┌─ Kaynak metin

Kayyım rejimine karşı büyük bir mücadele yürüteceğimizin, kayyımları sandıklarda da meydanlarda da yok edeceğimizin sözünü veriyoruz. Doğanın talanı karşısında Cudi ve Akbelen’deki bir ağacın direnci gibi dirileceğimizin sözünü veriyorum. Bu yüzden gerçek muhalefet odağı olan HDP’nin temsil ettiği çizgi bu meselelerin özünde yatıyor.

Kürt halkını, kendisini ve temsilcisini tanımayanlara karşı birlik ve beraberlik içinde olmaya davet ediyorum. Demokratik birliğin kaçınılmaz olduğunu önemle belirtmek istiyorum. Newroz duruşu ve iradesiyle birlik olalım. Bu ülkede Kürt halkını yok sayanlara karşı, Kürt halkını bitirmeye çalışanlara karşı, dilimizi ve kültürümüzü inkar edenlere karşı Kürt halkının birliğini zamana yaymadan kuralım ve buna öncülük edelim. “Her bijî yekitiya gelê kurd” diyene kadar bu mesele üzerinde duralım.

└─
┌─ Satırlar

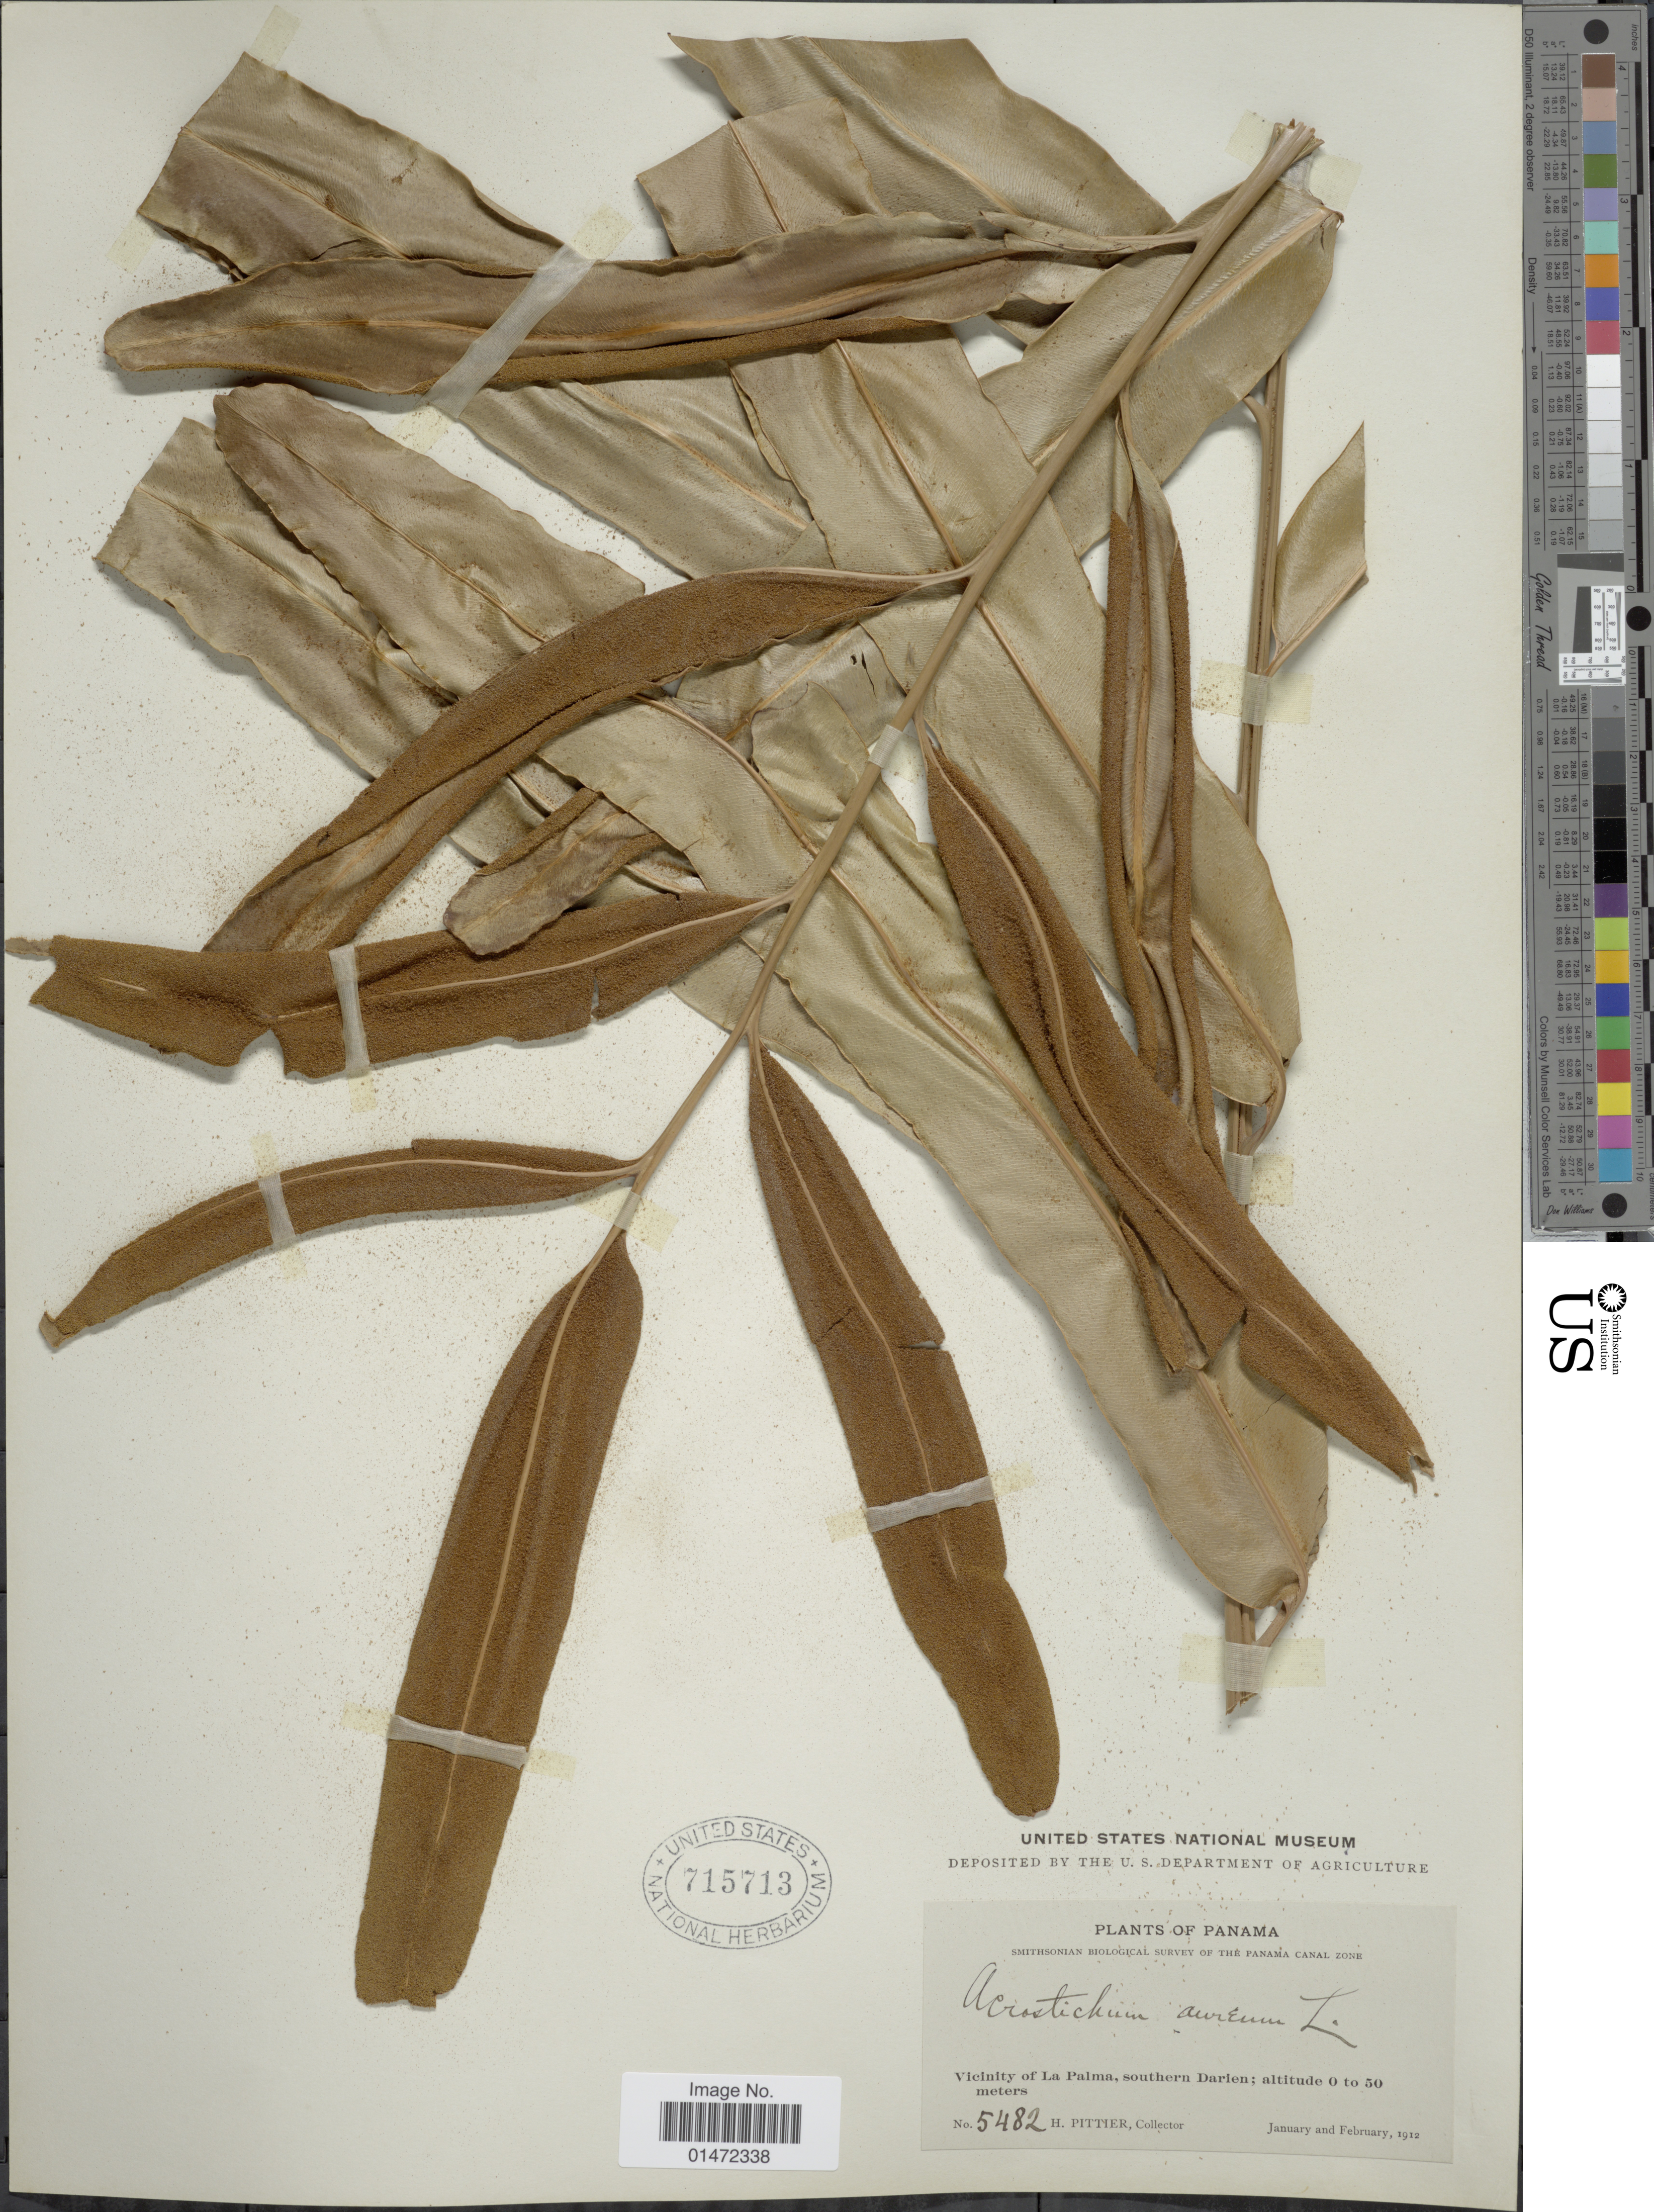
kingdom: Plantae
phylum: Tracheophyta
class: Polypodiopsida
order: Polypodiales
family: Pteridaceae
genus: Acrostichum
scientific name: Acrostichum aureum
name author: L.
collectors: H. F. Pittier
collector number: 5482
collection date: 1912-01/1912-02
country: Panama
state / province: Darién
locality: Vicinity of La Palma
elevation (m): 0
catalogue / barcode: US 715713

└─

Alıştırma koşulları
1: Kaynak metne göre konuşmacı, HDP'nin temsil ettiği çizginin bu meselelerin özünde yattığını neden söylüyor? Bir ila üç cümleyle açıklayın.
2: Satırlarda "order: Polypodiales" geçen satırdan satırların sonuna kadar her şeyi aynen çıkarın.
Metin ile satırlar arasında bir bağ yoktur.

Alıştırma sonuçları
1: Konuşmacı, kayyım rejimine karşı büyük bir mücadele yürüteceklerine ve doğanın talanına karşı Cudi ile Akbelen'deki bir ağaç gibi direneceklerine söz veriyor. "Bu yüzden" diyerek, gerçek muhalefet odağı olarak nitelediği HDP'nin çizgisinin bu meselelerin özünde yattığını belirtiyor.

2:
order: Polypodiales
family: Pteridaceae
genus: Acrostichum
scientific name: Acrostichum aureum
name author: L.
collectors: H. F. Pittier
collector number: 5482
collection date: 1912-01/1912-02
country: Panama
state / province: Darién
locality: Vicinity of La Palma
elevation (m): 0
catalogue / barcode: US 715713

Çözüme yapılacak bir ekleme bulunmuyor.